The local governments relay on the prices and sales of houses to increase their GPD target, so they have incentive to support the real estate bubble and maintain the house prices. However, the new Chinese centre government limited loans provided by bank to those developers, this policy was determined by the centre bank in Beijing and no other local branches can disobey that. Thus the local government can’t help the real estate firms much even if they wished to.
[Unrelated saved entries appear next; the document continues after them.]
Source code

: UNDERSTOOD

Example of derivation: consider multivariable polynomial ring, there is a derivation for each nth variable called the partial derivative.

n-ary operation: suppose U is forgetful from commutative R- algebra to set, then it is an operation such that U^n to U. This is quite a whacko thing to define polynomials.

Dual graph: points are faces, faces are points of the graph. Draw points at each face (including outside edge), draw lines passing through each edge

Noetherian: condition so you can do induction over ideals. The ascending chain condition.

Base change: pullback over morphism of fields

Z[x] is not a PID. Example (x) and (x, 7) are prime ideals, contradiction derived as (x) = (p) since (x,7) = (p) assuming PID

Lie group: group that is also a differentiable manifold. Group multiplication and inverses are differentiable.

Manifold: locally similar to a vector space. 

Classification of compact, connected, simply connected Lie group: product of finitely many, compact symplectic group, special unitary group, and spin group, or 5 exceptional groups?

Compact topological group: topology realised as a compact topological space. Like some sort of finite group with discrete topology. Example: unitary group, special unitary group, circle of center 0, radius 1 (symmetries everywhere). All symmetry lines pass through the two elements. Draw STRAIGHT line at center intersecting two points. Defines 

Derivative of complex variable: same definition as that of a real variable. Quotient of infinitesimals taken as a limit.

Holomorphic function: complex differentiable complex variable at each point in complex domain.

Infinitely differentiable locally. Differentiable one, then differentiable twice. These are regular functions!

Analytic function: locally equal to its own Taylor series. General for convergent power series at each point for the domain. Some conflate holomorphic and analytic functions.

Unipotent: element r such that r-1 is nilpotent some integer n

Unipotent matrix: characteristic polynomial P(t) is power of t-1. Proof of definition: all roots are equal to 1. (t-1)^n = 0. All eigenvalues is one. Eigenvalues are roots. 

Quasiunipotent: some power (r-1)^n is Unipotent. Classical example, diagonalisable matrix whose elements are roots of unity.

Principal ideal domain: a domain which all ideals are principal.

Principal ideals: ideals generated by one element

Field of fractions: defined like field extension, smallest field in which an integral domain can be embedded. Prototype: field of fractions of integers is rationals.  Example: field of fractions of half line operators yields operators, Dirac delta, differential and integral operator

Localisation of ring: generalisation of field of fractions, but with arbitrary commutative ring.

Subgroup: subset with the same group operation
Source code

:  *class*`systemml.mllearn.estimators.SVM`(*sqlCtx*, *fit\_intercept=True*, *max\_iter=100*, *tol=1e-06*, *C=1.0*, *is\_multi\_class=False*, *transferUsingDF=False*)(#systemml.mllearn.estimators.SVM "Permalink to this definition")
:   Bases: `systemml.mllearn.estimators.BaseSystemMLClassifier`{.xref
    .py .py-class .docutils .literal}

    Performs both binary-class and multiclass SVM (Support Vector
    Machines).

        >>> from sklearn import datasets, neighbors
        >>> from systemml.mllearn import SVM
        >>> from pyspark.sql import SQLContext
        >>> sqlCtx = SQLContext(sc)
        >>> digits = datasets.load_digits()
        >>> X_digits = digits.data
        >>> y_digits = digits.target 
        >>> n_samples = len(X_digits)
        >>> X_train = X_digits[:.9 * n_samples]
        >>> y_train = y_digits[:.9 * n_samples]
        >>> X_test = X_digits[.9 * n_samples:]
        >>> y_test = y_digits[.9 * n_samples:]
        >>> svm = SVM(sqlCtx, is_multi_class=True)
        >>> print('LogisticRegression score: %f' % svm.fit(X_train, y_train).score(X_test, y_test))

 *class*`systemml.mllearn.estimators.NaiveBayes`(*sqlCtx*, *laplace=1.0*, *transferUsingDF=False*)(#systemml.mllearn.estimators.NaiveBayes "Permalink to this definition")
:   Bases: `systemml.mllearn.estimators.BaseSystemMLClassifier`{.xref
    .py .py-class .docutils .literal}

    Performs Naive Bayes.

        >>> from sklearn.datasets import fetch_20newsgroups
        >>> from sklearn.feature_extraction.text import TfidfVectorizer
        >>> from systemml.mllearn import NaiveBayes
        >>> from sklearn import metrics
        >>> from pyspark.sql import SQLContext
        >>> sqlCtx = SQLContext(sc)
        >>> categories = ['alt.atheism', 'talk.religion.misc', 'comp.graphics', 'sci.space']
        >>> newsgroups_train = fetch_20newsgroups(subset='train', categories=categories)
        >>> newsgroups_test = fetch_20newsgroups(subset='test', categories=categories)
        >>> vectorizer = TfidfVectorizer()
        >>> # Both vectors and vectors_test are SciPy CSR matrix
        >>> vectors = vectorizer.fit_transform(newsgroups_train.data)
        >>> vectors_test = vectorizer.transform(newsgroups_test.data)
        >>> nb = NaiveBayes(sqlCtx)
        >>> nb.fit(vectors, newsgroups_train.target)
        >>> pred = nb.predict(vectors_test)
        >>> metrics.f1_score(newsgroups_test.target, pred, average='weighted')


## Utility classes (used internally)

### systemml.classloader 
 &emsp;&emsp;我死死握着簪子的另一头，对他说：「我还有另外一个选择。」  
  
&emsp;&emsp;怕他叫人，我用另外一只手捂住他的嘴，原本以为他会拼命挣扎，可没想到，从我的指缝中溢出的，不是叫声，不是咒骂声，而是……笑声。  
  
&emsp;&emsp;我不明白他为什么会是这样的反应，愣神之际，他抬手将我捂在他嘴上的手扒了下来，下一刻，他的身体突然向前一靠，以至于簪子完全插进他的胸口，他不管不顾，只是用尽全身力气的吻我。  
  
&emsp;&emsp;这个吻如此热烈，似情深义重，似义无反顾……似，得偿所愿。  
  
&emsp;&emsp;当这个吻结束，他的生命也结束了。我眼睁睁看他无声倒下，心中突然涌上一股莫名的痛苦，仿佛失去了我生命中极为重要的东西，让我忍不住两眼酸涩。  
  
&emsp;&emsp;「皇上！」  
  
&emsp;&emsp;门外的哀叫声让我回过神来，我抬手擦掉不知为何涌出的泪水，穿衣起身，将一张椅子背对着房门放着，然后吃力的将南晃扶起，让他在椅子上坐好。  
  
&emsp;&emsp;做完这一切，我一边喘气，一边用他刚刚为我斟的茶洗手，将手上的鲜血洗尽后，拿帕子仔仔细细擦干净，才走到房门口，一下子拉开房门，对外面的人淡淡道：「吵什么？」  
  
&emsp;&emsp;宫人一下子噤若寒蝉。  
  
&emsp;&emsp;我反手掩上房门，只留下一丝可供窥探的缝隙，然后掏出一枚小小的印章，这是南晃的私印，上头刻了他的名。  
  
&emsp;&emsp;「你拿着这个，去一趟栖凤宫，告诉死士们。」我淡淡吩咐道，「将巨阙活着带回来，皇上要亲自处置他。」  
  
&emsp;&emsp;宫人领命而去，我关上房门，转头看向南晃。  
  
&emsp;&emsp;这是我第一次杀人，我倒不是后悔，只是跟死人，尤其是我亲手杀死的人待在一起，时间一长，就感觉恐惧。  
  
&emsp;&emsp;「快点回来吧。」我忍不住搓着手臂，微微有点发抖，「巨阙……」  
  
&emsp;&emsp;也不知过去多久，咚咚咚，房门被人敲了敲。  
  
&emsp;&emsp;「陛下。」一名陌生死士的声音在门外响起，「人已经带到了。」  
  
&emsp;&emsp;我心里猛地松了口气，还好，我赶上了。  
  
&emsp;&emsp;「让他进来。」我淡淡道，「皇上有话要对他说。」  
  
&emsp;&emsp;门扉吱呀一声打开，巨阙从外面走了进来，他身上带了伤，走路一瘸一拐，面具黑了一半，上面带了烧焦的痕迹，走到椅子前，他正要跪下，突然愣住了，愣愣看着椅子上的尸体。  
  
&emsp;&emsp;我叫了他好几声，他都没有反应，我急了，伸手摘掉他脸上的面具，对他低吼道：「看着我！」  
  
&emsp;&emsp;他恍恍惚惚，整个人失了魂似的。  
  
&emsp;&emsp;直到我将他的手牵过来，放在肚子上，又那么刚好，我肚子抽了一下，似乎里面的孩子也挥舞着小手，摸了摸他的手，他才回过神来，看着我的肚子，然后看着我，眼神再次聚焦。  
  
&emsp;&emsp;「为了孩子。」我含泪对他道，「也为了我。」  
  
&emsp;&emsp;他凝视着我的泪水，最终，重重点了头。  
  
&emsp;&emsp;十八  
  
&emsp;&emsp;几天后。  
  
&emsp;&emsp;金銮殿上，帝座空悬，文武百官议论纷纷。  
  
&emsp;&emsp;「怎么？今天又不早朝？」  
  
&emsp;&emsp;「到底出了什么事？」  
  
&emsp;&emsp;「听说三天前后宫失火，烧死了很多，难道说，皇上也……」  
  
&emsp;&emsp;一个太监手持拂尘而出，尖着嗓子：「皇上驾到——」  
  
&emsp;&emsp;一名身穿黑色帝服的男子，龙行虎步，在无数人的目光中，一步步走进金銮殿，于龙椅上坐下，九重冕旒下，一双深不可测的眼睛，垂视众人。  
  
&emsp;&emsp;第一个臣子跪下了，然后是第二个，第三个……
However, a large scale bankruptcy of real estate development firms may not be acceptable. Reported in WSJ, (the current number bankruptcy) this is acceptable as long as not too many companies go broke at the same time and doesn’t result too much disruption, Mr. Chan added. In other words, they don’t want a “Lehman Brothers” moment. The real estate regulation is sure to be more influential to those developers who don’t have much fund support. Said by John Allen, chief executive officer of private investment firm Greater China Corporation in a later speech. “Bankruptcy is one of the healthiest things around. You want to get rid of the weak players.”
The current goal of Chinese centre government is to regulate real estate market and try to “shrink” the bubble, no one wants to cause a larger bubble or burst the bubble so early. The current situation is favored by Beijing, small real estate firms go bankruptcy in a moderate rate. According to WSJ, now that measures by Beijing to rein in the availability of credit and cool the housing market are beginning to bite, some developers are feeling pinched.
In 2010, Beijing start its curbing on lending to real estate developers, the centre government trust that the house market will be cooled in several years. For real estate property developers, the fund is most important thing for their sustainability. With enough fund, the house prices can stay high, without enough fund, the developers must sell their houses at a lower price because they must recollect the fund and pay the debt. The actual effect of policies from Beijing was quite effective. According to the chart from WSJ below, the difference between sold and construction has becoming larger. And the surging number of constructed houses stopped and went down at from the end of 2011.
No doubt that the downward trend of house market has already began, but there will still be few more years before the market returns to its normal health. The next question for Beijing is: how to minimize the harm caused by the burst of bubble.